According to the Daily Mail, for over a year, a 71-year-old named Joao Pimenta da Silva has been struck with a vision: gold. This vision, which allegedly came to him in a dream, told him that he was very close to incredible fortunes. In fact, all he had to do to find this mystery gold was start digging.
And so, he did. Right through his kitchen floor.
what is going on. there is something in the air. the urge to dig is overtaking us all. https://t.co/hFhazvhFvB
— Ed (@ted_pen) January 10, 2024
What resulted was a 130-foot hole right in the middle of his living quarters, which he presumably had to navigate around every time he wanted to make himself a bowl of Cheerios. This wasn’t a cheap endeavor, either; he allegedly began the project at a cost of $14.30 per day, a total that rocketed up to over $100 once the hole got too deep to easily remove earth from.

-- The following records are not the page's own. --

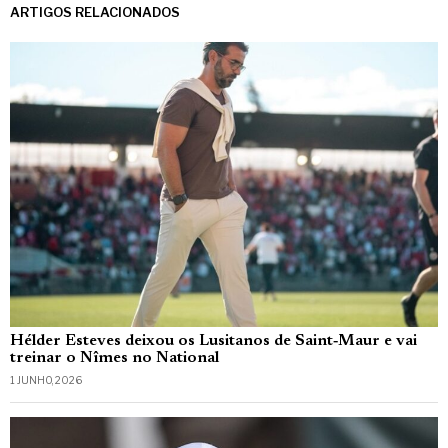
ARTIGOS RELACIONADOS
Hélder Esteves deixou os Lusitanos de Saint‑Maur e vai
treinar o Nîmes no National
1 JUNHO, 2026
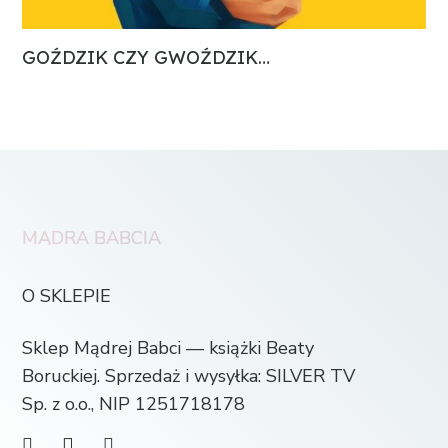
GOŹDZIK CZY GWOŹDZIK…
MĄDRA BABCIA
O SKLEPIE
Sklep Mądrej Babci — książki Beaty
Boruckiej. Sprzedaż i wysyłka: SILVER TV
Sp. z o.o., NIP 1251718178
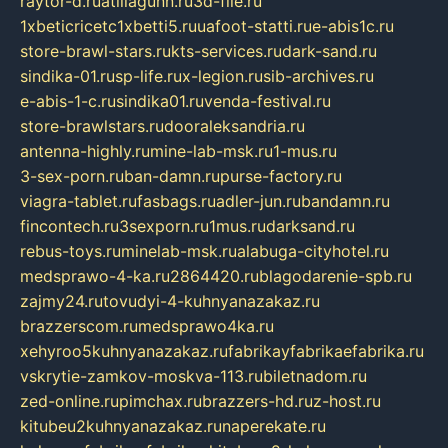
raytor-d.ru
atillagunn.ru
3d-file.ru
1xbeticricetc1xbetti5.ru
uafoot-statti.ru
e-abis1c.ru
store-brawl-stars.ru
kts-services.ru
dark-sand.ru
sindika-01.ru
sp-life.ru
x-legion.ru
sib-archives.ru
e-abis-1-c.ru
sindika01.ru
venda-festival.ru
store-brawlstars.ru
dooraleksandria.ru
antenna-highly.ru
mine-lab-msk.ru
1-mus.ru
3-sex-porn.ru
ban-damn.ru
purse-factory.ru
viagra-tablet.ru
fasbags.ru
adler-jun.ru
bandamn.ru
fincontech.ru
3sexporn.ru
1mus.ru
darksand.ru
rebus-toys.ru
minelab-msk.ru
alabuga-cityhotel.ru
medsprawo-4-ka.ru
2864420.ru
blagodarenie-spb.ru
zajmy24.ru
tovudyi-4-kuhnyanazakaz.ru
brazzerscom.ru
medsprawo4ka.ru
xehyroo5kuhnyanazakaz.ru
fabrikayfabrikaefabrika.ru
vskrytie-zamkov-moskva-113.ru
biletnadom.ru
zed-online.ru
pimchax.ru
brazzers-hd.ru
z-host.ru
kitubeu2kuhnyanazakaz.ru
naperekate.ru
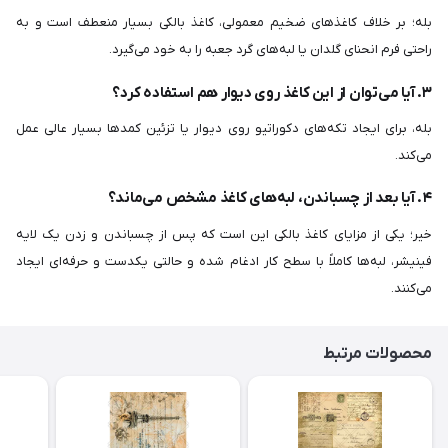
بله؛ بر خلاف کاغذهای ضخیم معمولی، کاغذ بالکی بسیار منعطف است و به
راحتی فرم انحنای گلدان یا لبه‌های گرد جعبه را به خود می‌گیرد.
۳. آیا می‌توان از این کاغذ روی دیوار هم استفاده کرد؟
بله، برای ایجاد تکه‌های دکوراتیو روی دیوار یا تزئین کمدها بسیار عالی عمل
می‌کند.
۴. آیا بعد از چسباندن، لبه‌های کاغذ مشخص می‌ماند؟
خیر؛ یکی از مزایای کاغذ بالکی این است که پس از چسباندن و زدن یک لایه
فینیشر، لبه‌ها کاملاً با سطح کار ادغام شده و حالتی یکدست و حرفه‌ای ایجاد
می‌کنند.
محصولات مرتبط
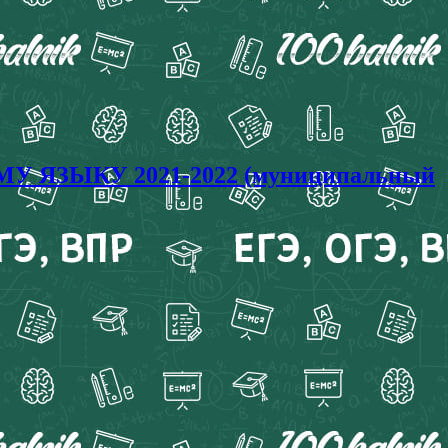
ОМУ ЯЗЫКУ 2021-2022 (муниципальный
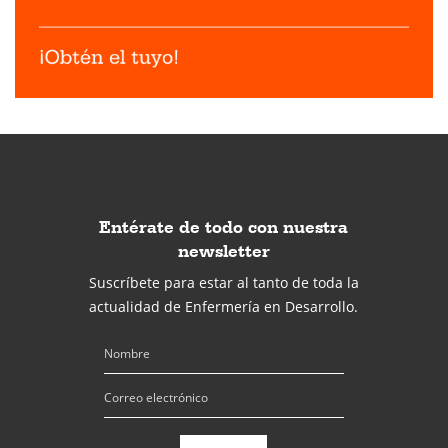
Entérate de todo con nuestra
newsletter
Suscríbete para estar al tanto de toda la
actualidad de Enfermería en Desarrollo.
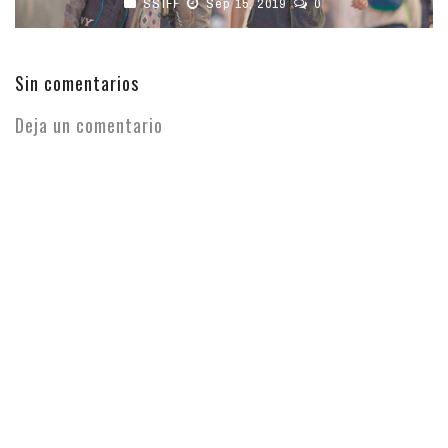
SSIFF
Sep 15, 2019
0
Sin comentarios
Deja un comentario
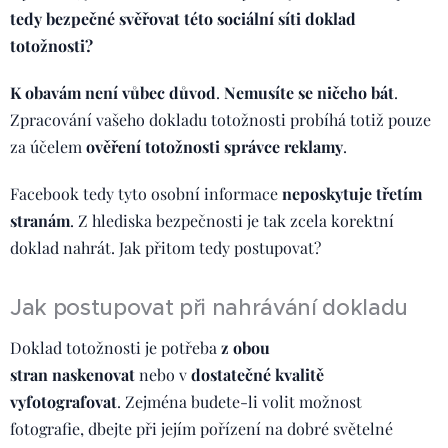
tedy bezpečné svěřovat této sociální síti doklad
totožnosti?
K obavám není vůbec důvod
.
Nemusíte se ničeho bát
.
Zpracování vašeho dokladu totožnosti probíhá totiž pouze
za účelem
ověření totožnosti správce reklamy
.
Facebook tedy tyto osobní informace
n
eposkytuje třetím
stranám
. Z hlediska bezpečnosti je tak zcela korektní
doklad nahrát. Jak přitom tedy postupovat?
Jak postupovat při nahrávání dokladu
Doklad totožnosti je potřeba
z obou
stran
naskenovat
nebo v
dostatečné kvalitě
vyfotografovat
. Zejména budete-li volit možnost
fotografie, dbejte při jejím pořízení na dobré světelné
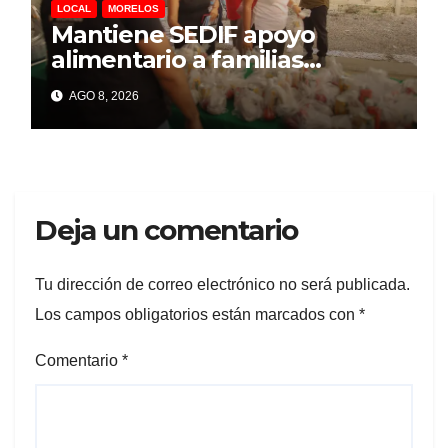
LOCAL
MORELOS
Mantiene SEDIF apoyo
alimentario a familias
afectadas por explosión en
AGO 8, 2026
Las Granjas
Deja un comentario
Tu dirección de correo electrónico no será publicada.
Los campos obligatorios están marcados con
*
Comentario
*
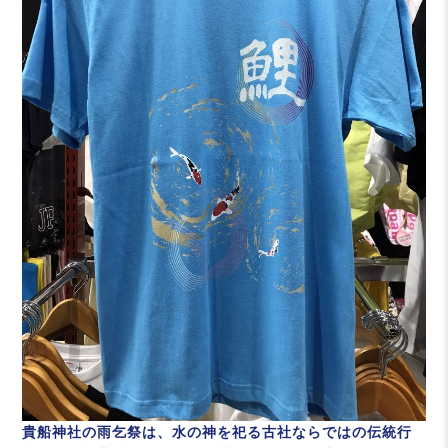
貴船神社の雨乞祭は、水の神を祀る古社ならではの伝統行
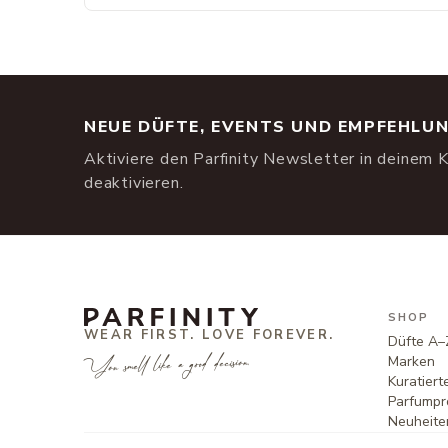
NEUE DÜFTE, EVENTS UND EMPFEHLU
Aktiviere den Parfinity Newsletter in deinem K
deaktivieren.
SHOP
WEAR FIRST. LOVE FOREVER.
Düfte A–
You smell like a good decision.
Marken
Kuratier
Parfumpr
Neuheite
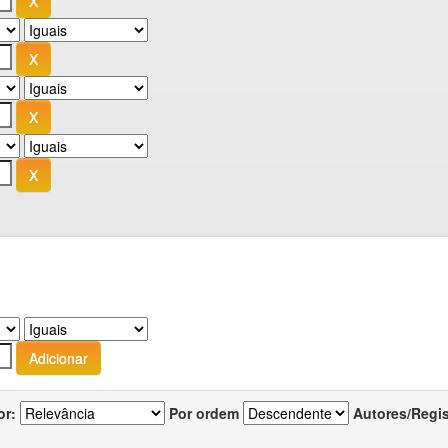
or:
Por ordem
Autores/Regi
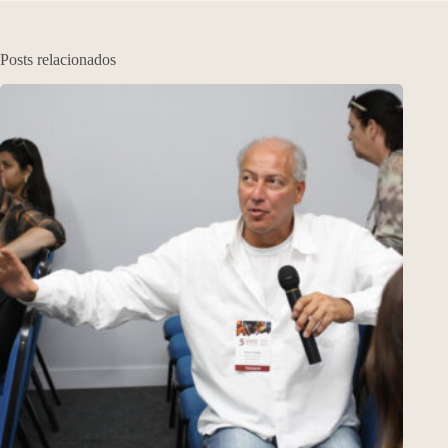
Posts relacionados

Tunnels are having a much-deserved moment. There are vast networks yet to be reported, there is the copycat effect—many men breaking ground only this morning. We could be in a tunnel renaissance. https://t.co/Y0K6NhdwN0
— Matt Bors (@MattBors) January 10, 2024
Was it worth it? Well, how much do you like gold? No matter your reply, the answer is no. There are no signs that Silva actually managed to find any gold, and if you were one of the workers carving away at the tunnel, you were subjected to some of the jankiest, MacGyver-ish mining rigs imaginable.
“In the images you can see that it’s all very archaic, homemade, contrived. There's no fixed support structure,” noted local fire brigade second sergeant Luís Filipe de Miranda. “His struts for climbing up don’t have screws in the ground. He was descending on a kind of child’s seesaw, without a belt, without safety.”
The first rule of Minecraft is to never dig straight down.
— Glimmer/Dusk Shadow (@duskshadowbrony) January 10, 2024
The story ended, as one might expect, with Silva falling down the hole. “Local reports said the victim is believed to have slipped and plunged to his death from a wooden platform near the top of the hole as he tried to exit it following work to remove water and mud,” the Daily Mail piece reports.
It looks like the project will end following Silva’s passing. But who knows — maybe he was just a few feet away from gold. I say keep his vision alive and keep diggin’!